***** DATA TO USE

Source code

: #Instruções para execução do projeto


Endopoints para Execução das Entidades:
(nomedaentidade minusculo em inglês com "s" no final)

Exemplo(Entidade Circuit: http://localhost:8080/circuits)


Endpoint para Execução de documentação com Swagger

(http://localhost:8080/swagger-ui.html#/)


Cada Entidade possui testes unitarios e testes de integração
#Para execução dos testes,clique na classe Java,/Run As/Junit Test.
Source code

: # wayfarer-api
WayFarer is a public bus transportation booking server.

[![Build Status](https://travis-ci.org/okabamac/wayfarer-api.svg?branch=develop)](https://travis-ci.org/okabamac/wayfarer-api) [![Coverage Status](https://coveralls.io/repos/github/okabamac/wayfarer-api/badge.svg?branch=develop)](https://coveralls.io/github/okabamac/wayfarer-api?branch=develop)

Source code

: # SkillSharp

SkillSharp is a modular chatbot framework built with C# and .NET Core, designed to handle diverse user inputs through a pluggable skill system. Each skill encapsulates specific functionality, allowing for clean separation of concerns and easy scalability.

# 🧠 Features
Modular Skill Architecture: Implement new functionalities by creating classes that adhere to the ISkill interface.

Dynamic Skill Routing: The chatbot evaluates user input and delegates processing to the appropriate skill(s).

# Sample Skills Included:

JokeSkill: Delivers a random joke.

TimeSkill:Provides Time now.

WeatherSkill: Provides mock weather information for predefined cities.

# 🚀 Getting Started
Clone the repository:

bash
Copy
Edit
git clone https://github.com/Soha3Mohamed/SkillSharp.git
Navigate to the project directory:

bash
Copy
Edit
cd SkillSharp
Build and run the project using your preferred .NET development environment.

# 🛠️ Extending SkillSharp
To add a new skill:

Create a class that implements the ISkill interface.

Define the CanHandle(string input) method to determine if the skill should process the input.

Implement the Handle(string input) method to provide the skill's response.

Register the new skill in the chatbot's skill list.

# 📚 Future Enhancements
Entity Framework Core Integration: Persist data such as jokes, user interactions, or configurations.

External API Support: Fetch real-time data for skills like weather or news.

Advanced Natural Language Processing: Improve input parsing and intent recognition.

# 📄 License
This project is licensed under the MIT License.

**********

-- TASK STATEMENT --
From the listing above, pick out each line where the word "ISkill" appears.

-- OUTPUT BELOW --
Modular Skill Architecture: Implement new functionalities by creating classes that adhere to the ISkill interface.
Create a class that implements the ISkill interface.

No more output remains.